Irreducible Polynomial

Related Concepts

Extension Field; Field; Finite Field

Definition

A polynomial that is not divisible by any smaller polynomials other than trivial ones is an irreducible polynomial.

Theory

Let f(x) be a polynomial

$$f(x) = {f}_{d}{x}^{d} + {f}_{ d-1}{x}^{d-1} + \cdots + {f}_{ 1}x + {f}_{0},$$

where the coefficients \({f}_{0},\ldots, {f}_{d}\) are elements of a field F. If there is another polynomial g(x) over F with degree between 1 and d − 1 such that g(x) divides f(x), then f(x) is reducible. Otherwise, f(x)is irreducible. (Nonzero polynomials of degree 0, i.e., nonzero elements of F, divide every polynomial so they are considered “trivial” factors.)

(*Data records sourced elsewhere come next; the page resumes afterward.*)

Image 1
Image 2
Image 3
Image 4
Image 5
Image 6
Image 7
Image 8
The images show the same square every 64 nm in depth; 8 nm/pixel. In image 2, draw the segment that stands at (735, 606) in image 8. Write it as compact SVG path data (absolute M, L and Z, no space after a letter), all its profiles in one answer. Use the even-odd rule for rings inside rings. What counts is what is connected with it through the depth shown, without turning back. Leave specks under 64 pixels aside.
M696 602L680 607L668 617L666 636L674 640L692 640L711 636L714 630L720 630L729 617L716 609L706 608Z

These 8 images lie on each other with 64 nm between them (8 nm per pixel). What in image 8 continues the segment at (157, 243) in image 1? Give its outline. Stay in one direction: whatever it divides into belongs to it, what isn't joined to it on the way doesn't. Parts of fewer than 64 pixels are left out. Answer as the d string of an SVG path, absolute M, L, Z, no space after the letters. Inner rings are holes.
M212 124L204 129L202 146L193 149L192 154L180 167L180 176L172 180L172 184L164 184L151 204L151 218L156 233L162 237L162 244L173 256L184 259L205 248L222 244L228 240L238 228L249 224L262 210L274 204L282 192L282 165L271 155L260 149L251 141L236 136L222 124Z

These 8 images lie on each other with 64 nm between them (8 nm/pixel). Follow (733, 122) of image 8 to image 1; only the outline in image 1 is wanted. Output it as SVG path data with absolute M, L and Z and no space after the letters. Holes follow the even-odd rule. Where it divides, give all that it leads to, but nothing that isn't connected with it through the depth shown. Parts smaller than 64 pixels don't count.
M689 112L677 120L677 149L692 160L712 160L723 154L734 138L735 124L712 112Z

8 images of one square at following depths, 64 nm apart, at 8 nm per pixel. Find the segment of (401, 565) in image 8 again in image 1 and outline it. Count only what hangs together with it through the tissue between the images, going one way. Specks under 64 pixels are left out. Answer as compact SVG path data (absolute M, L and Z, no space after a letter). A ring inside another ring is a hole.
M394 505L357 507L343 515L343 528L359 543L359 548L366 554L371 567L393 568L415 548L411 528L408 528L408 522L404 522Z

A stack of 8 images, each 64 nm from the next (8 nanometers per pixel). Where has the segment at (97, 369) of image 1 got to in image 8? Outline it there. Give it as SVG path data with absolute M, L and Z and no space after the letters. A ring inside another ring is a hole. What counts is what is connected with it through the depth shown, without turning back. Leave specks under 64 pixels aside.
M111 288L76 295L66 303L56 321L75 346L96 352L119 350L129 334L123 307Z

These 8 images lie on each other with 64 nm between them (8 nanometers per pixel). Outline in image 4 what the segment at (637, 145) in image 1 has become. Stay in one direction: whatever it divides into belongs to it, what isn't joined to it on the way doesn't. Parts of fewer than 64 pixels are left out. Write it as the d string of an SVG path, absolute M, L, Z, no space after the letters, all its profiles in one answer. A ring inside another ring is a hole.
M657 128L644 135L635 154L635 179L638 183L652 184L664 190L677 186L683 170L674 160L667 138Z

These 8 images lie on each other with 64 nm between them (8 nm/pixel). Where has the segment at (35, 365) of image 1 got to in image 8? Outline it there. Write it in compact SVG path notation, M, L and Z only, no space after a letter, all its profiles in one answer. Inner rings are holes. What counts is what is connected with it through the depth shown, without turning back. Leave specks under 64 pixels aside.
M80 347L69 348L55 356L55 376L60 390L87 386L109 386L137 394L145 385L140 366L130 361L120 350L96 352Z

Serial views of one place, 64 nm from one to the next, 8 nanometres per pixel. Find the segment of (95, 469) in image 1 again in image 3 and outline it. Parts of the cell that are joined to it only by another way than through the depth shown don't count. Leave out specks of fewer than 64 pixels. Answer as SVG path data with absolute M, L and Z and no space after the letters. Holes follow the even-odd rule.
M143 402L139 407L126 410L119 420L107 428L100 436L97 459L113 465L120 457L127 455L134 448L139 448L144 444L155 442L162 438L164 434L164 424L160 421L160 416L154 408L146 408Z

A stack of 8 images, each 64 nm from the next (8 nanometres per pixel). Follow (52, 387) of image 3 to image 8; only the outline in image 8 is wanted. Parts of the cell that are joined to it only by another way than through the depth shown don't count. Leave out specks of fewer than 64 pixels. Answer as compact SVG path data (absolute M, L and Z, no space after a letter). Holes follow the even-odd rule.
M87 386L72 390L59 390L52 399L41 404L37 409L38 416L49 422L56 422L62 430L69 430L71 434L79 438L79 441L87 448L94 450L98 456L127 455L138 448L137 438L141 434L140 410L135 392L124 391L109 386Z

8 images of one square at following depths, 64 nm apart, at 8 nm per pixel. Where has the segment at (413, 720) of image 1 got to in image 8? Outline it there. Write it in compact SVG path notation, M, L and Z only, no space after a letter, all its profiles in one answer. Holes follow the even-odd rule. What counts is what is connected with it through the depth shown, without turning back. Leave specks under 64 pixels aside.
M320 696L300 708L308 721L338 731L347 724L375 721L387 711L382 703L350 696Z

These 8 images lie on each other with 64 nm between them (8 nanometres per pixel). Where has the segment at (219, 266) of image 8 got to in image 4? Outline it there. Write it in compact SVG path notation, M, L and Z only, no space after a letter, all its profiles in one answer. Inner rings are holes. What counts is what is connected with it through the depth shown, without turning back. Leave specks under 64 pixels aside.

As an example, the polynomial \({x}^{2} + 1\) over the finite field F \({}_{2}\) is reducible since \({x}^{2} + 1 = {(x + 1)}^{2}\), whereas the polynomial \({x}^{2} + x + 1\) is irreducible.

A representation of the finite field \( {\mathbb{F}}_{{q}^{d}}\) can be constructed from a representation of the finite field F \({}_{q}\)together...